→ **Task objective**
Convert every line of the records below into a JSON list of strings, one string per line, omitting blank lines. Leave the pictures out of the list.

→ **Records**
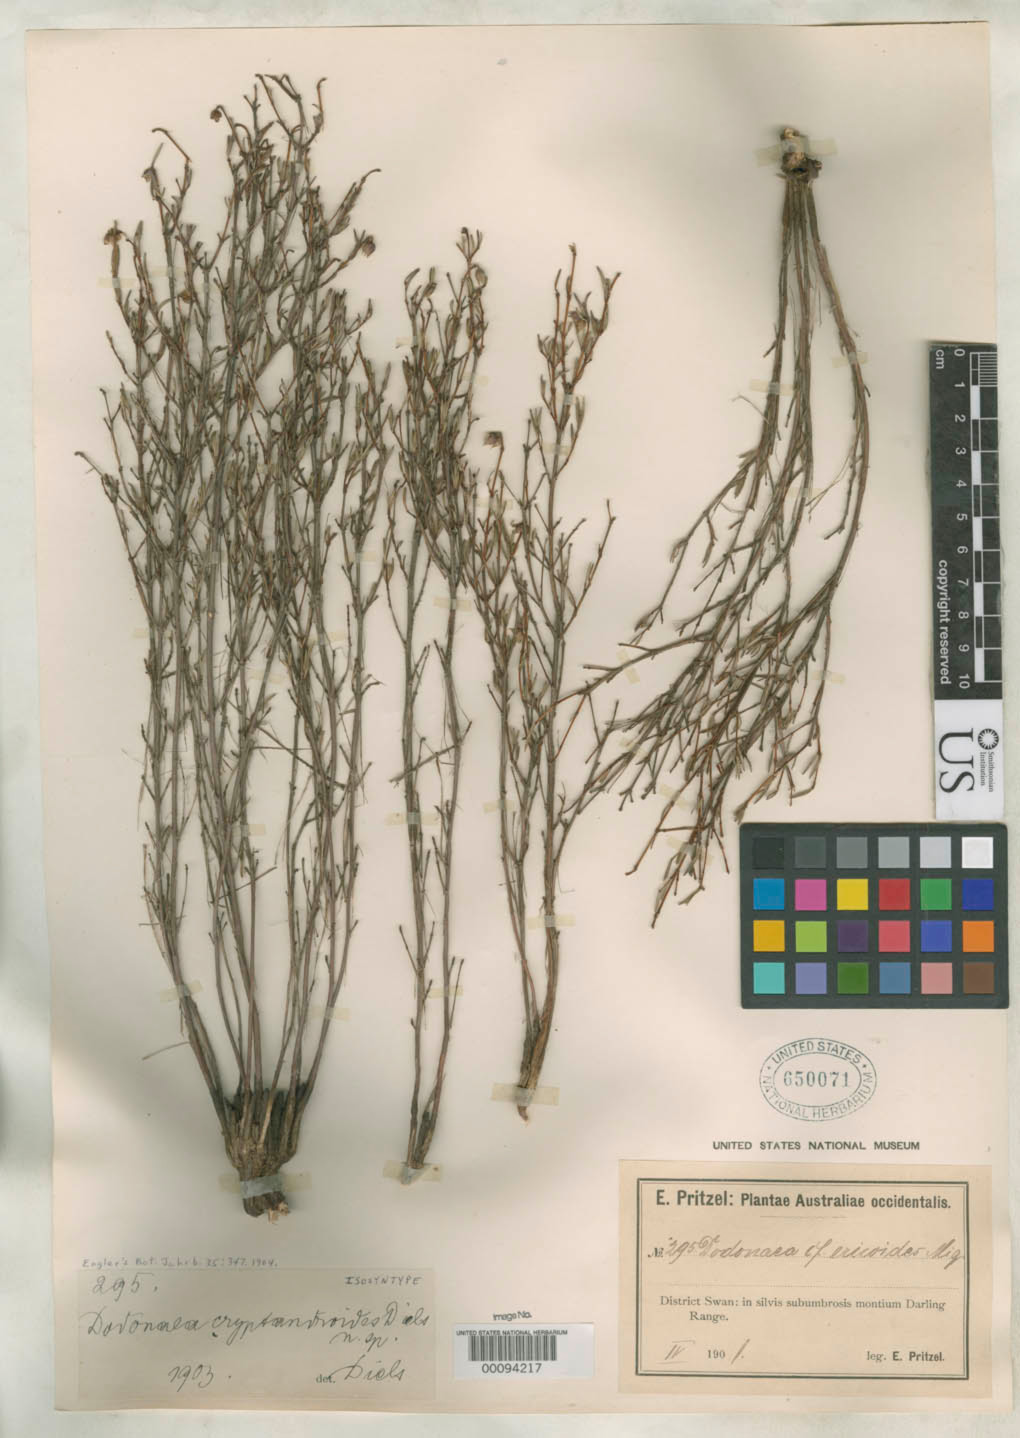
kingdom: Plantae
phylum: Tracheophyta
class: Magnoliopsida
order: Sapindales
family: Sapindaceae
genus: Dodonaea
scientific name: Dodonaea cryptantoides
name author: Diels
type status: Isolectotype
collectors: E. G. Pritzel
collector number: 295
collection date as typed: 1903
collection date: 1903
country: Australia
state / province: Western Australia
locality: Swan, montium Darling Range.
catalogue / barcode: US 650071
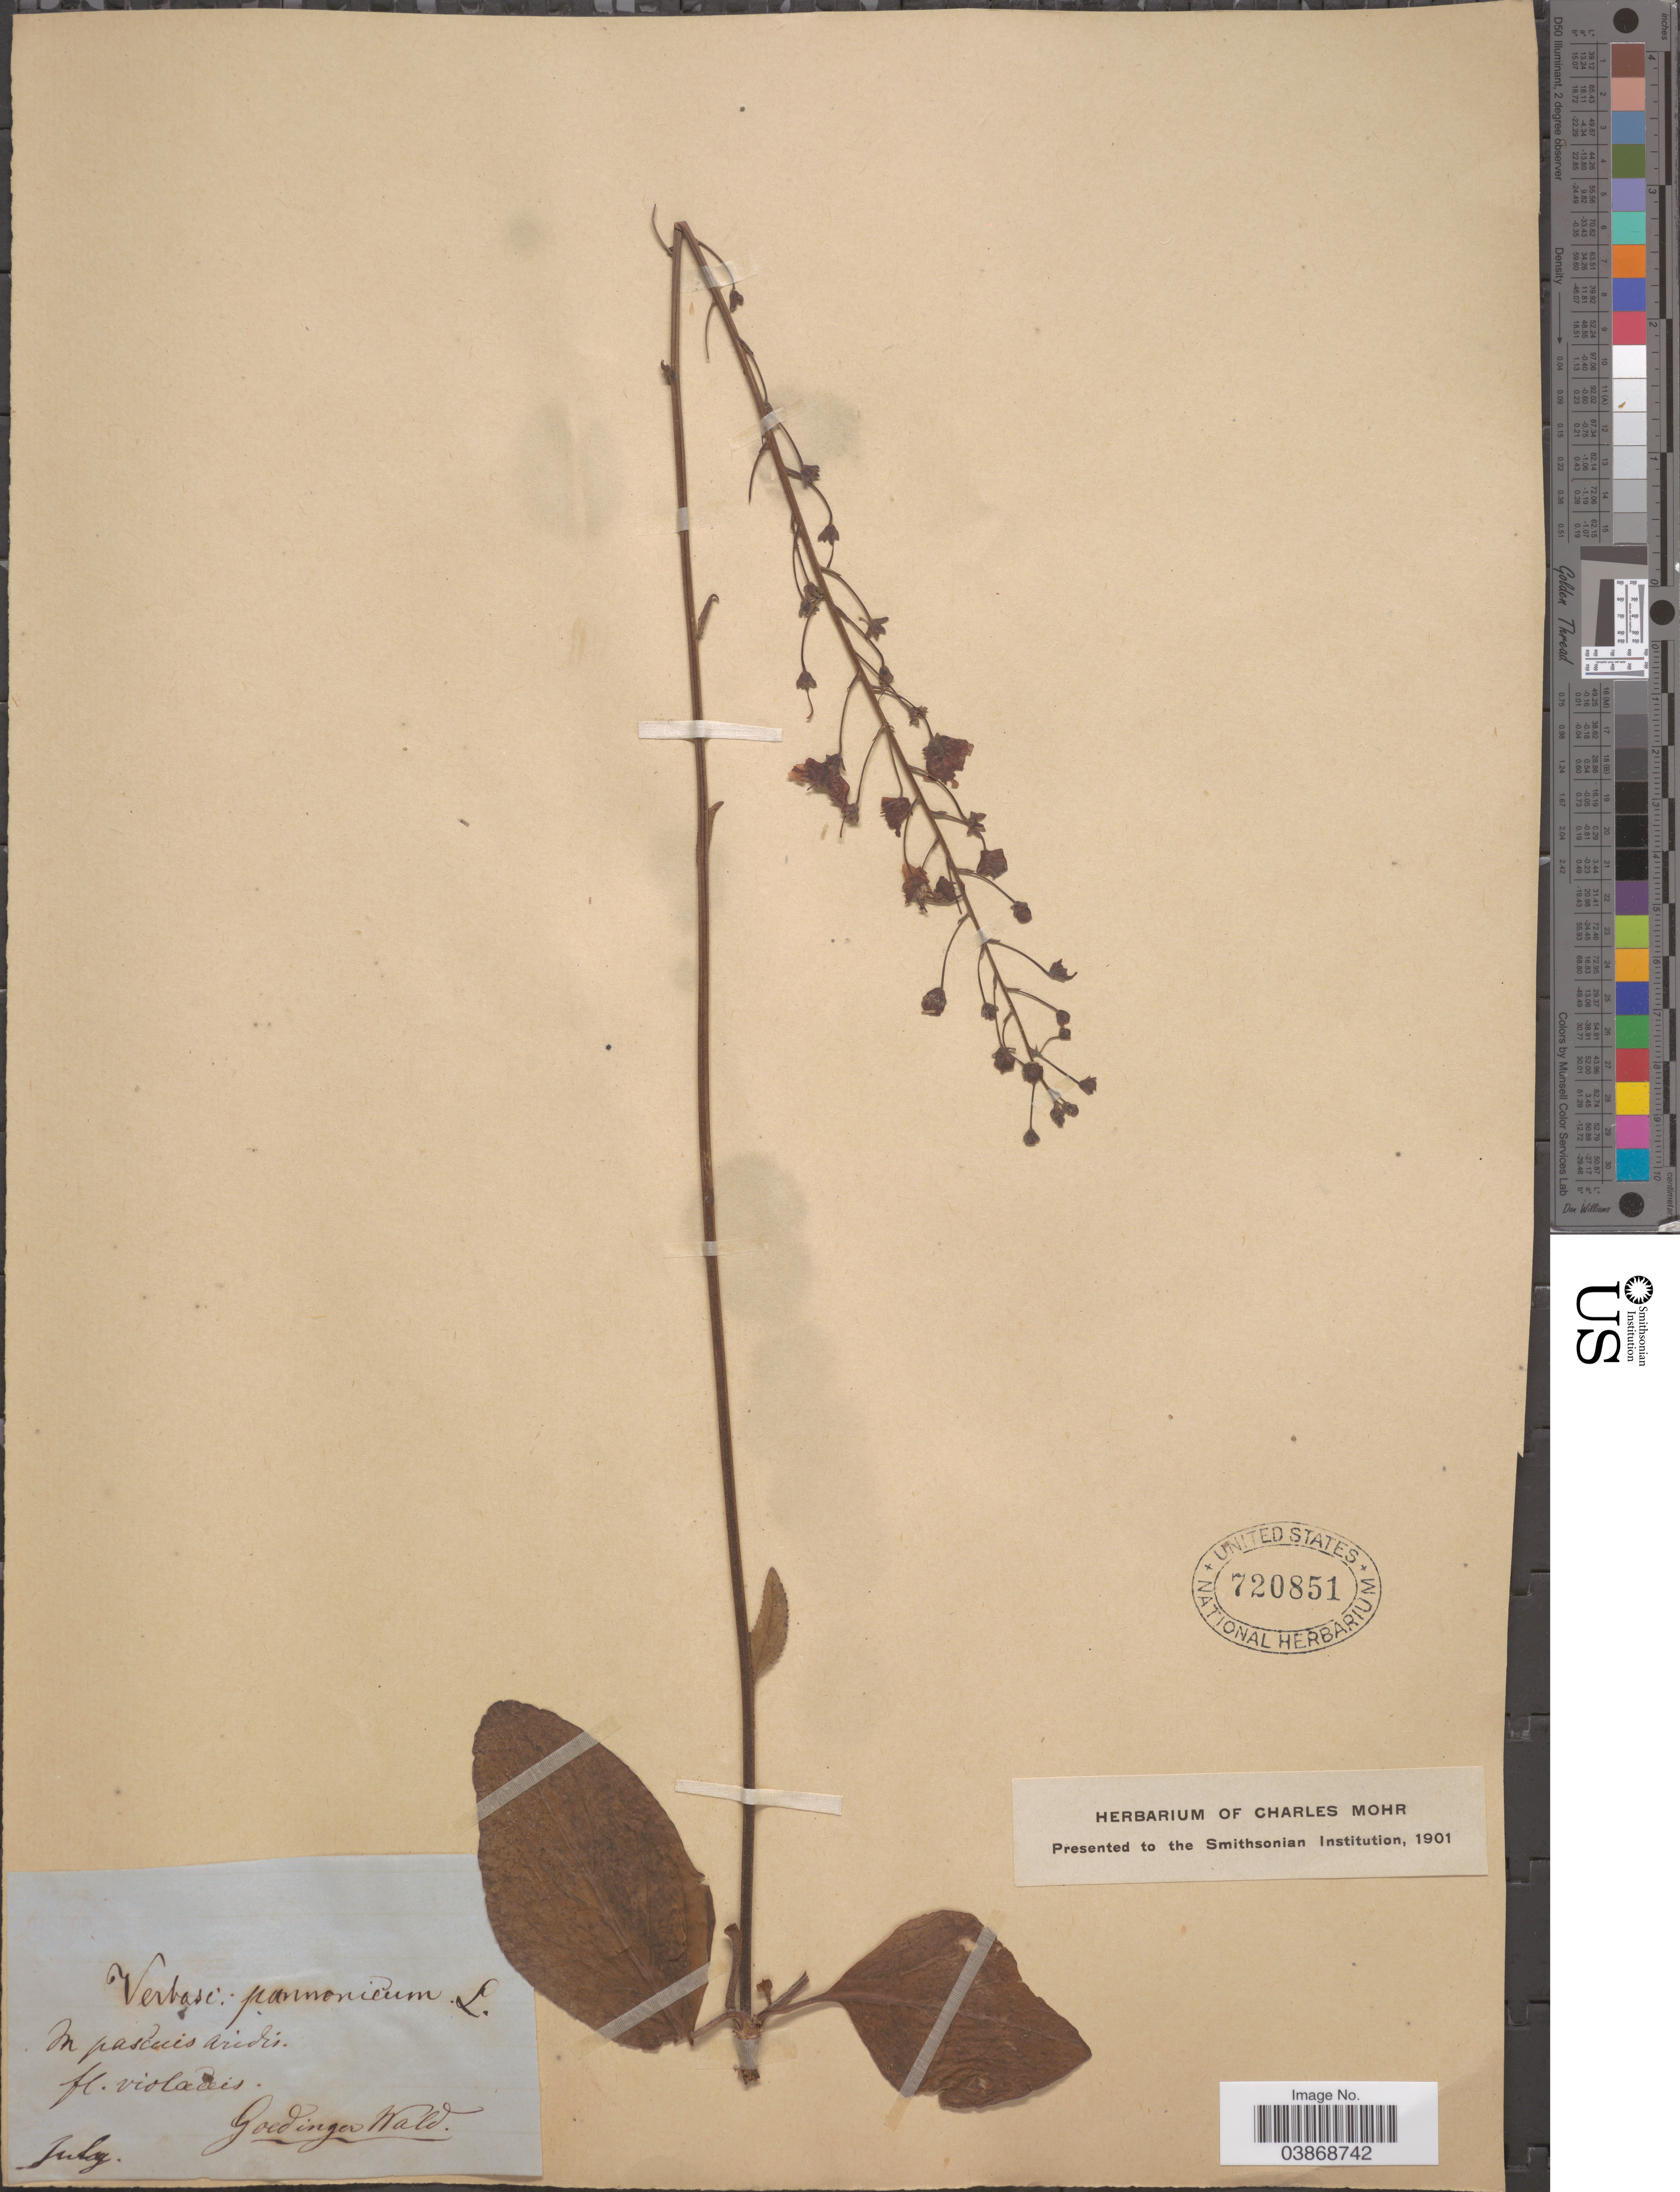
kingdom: Plantae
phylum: Tracheophyta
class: Magnoliopsida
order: Lamiales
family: Scrophulariaceae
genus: Verbascum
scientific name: Verbascum phoeniceum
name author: L.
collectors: ex herb. Charles Mohr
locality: In pascuis aridis. Goedinger Wald.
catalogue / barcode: US 720851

→ **Answer to the problem**
[
  "kingdom: Plantae",
  "phylum: Tracheophyta",
  "class: Magnoliopsida",
  "order: Sapindales",
  "family: Sapindaceae",
  "genus: Dodonaea",
  "scientific name: Dodonaea cryptantoides",
  "name author: Diels",
  "type status: Isolectotype",
  "collectors: E. G. Pritzel",
  "collector number: 295",
  "collection date as typed: 1903",
  "collection date: 1903",
  "country: Australia",
  "state / province: Western Australia",
  "locality: Swan, montium Darling Range.",
  "catalogue / barcode: US 650071",
  "kingdom: Plantae",
  "phylum: Tracheophyta",
  "class: Magnoliopsida",
  "order: Lamiales",
  "family: Scrophulariaceae",
  "genus: Verbascum",
  "scientific name: Verbascum phoeniceum",
  "name author: L.",
  "collectors: ex herb. Charles Mohr",
  "locality: In pascuis aridis. Goedinger Wald.",
  "catalogue / barcode: US 720851"
]